Although my constituency is in south Gloucestershire—which I have spent many years as a unitary councillor explaining is a unitary authority, not a district of Gloucestershire—some of my constituents access health services north of the border in Gloucestershire. The serious concerns about maternity services in Gloucestershire are causing people to travel the other way across the border, into Bristol, where many other of my constituents use services, so they have a significant impact on my constituency.

I welcome this debate because I know from my own experience the impact that overstretched maternity services can have on outcomes for the mother and baby. I had the misfortune of giving birth in a hospital that had too many simultaneous emergencies. Even now, more than 20 years later, I vividly remember the feeling of abandonment, the horror when my newborn baby was rushed to the neonatal intensive care unit, and the panic as I felt myself losing consciousness and a team of doctors rushed into the room to deal with me. It was many hours before I was reunited with my son, six months before he was discharged from consultant care, and more than two years before I was discharged. My experience of early motherhood was blighted by trauma, pain and seemingly endless follow-up appointments for both of us with a huge range of specialists. Five or more years later, doctors still considered my son’s birth relevant to his health. Sadly, for some families the outcomes are far, far worse. I cannot begin to imagine the pain of losing a child or partner in childbirth, but for some that is the tragic reality. How hard it must be to bear if there is the possibility that better care may have changed that reality.

Let us not forget the impact on the wider family. The hon. Member for Gloucester (Alex McIntyre) spoke about the support he received from staff when his son was born. The family, too, can be traumatised by what they see family members going through, so I understand how important it is to have good maternity services, and I am deeply concerned about the impact that the current shortage of midwives is having on outcomes for mothers, babies and their wider families. Stroud maternity unit is affected by the shortage, so people are choosing to travel to Southmead, which many of my constituents already use, and that extra pressure will make it harder for staff there to deliver the service that people need.

Being continuously supported by a midwife during labour can prevent a situation from escalating dangerously. Proper support after the birth, however it went, can set families up for the early months by helping mothers to recuperate, establish feeding, talk through concerns and get to know their baby in a supportive environment.

The hon. Member for Stroud (Dr Opher) made a very good point about the importance of choice. There can be a sense that it is a luxury—people make these choices because they have an idealised view of how birth should go—but, as my own experience demonstrated, the manner of the birth can have significant, long-term consequences for the mother and baby, so choice is not a luxury. It is important to understand that in childbirth feeling comfortable allows hormones to flow, and that promotes the best chances of a successful, uncomplicated birth, which is obviously the ideal. Some people take comfort in knowing that they have the very best, high-tech facilities on hand in case there is an emergency. For others, it is about knowing that they are in a familiar environment—their home or a birthing unit that they feel comfortable in. Choice is important, not because it is a nice thing for mothers to have but because it has potentially long-term consequences on the physical and mental health of the mother and baby.
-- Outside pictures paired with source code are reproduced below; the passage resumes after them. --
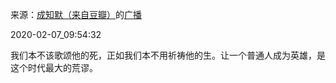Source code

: 来源：[成知默（来自豆瓣）](https://www.douban.com/people/chengzhimo/)的[广播](https://www.douban.com/people/chengzhimo/status/2795546162/)


2020-02-07_09:54:32


我们本不该歌颂他的死，正如我们本不用祈祷他的生。让一个普通人成为英雄，是这个时代最大的荒谬。
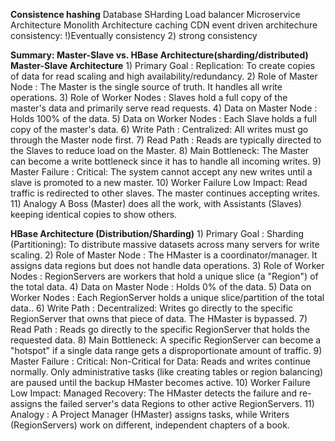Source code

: **Consistence hashing**
Database SHarding
Load balancer
Microservice Architecture
Monolith Architecture
caching
CDN
event driven architechure
consistency: !)Eventually consistency 2) strong consistency


**Summary: Master-Slave vs. HBase Architecture(sharding/distributed)**
**Master-Slave Architecture**
    1)  Primary Goal : Replication: To create copies of data for read scaling and high availability/redundancy.
    2) Role of Master Node : The Master is the single source of truth. It handles all write operations.
    3) Role of Worker Nodes : Slaves hold a full copy of the master's data and primarily serve read requests.
    4) Data on Master Node : Holds 100% of the data.
    5) Data on Worker Nodes : Each Slave holds a full copy of the master's data.
    6) Write Path :	Centralized: All writes must go through the Master node first.
    7) Read Path :	Reads are typically directed to the Slaves to reduce load on the Master.
    8) Main Bottleneck:	The Master can become a write bottleneck since it has to handle all incoming writes.
    9) Master Failure :	Critical: The system cannot accept any new writes until a slave is promoted to a new master.
    10) Worker Failure	Low Impact: Read traffic is redirected to other slaves. The master continues accepting writes.
    11) Analogy	A Boss (Master) does all the work, with Assistants (Slaves) keeping identical copies to show others.

**HBase Architecture (Distribution/Sharding)**
    1)  Primary Goal : Sharding (Partitioning): To distribute massive datasets across many servers for write scaling.
    2) Role of Master Node : The HMaster is a coordinator/manager. It assigns data regions but does not handle data operations.
    3) Role of Worker Nodes : RegionServers are workers that hold a unique slice (a "Region") of the total data.
    4) Data on Master Node : Holds 0% of the data.
    5) Data on Worker Nodes : Each RegionServer holds a unique slice/partition of the total data..
    6) Write Path :	Decentralized: Writes go directly to the specific RegionServer that owns that piece of data. The HMaster is bypassed.
    7) Read Path :	Reads go directly to the specific RegionServer that holds the requested data.
    8) Main Bottleneck:	A specific RegionServer can become a "hotspot" if a single data range gets a disproportionate amount of traffic.
    9) Master Failure :	Critical: Non-Critical for Data: Reads and writes continue normally. Only administrative tasks (like creating tables or region balancing) are paused until the backup HMaster becomes active.
    10) Worker Failure	Low Impact: Managed Recovery: The HMaster detects the failure and re-assigns the failed server's data Regions to other active RegionServers.
    11) Analogy :	A Project Manager (HMaster) assigns tasks, while Writers (RegionServers) work on different, independent chapters of a book.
I am concerned that two years after the joint report on safe staffing from the all-party parliamentary groups on baby loss and maternity, staff levels are still frequently inadequate. We want to see a cross-Government target and strategy, led by the Department of Health and Social Care, for eliminating maternal health disparities, providing guaranteed mental health support and establishing a new workforce plan, backed up with adequate funding and an expansion of the maternity and neonatal workforce.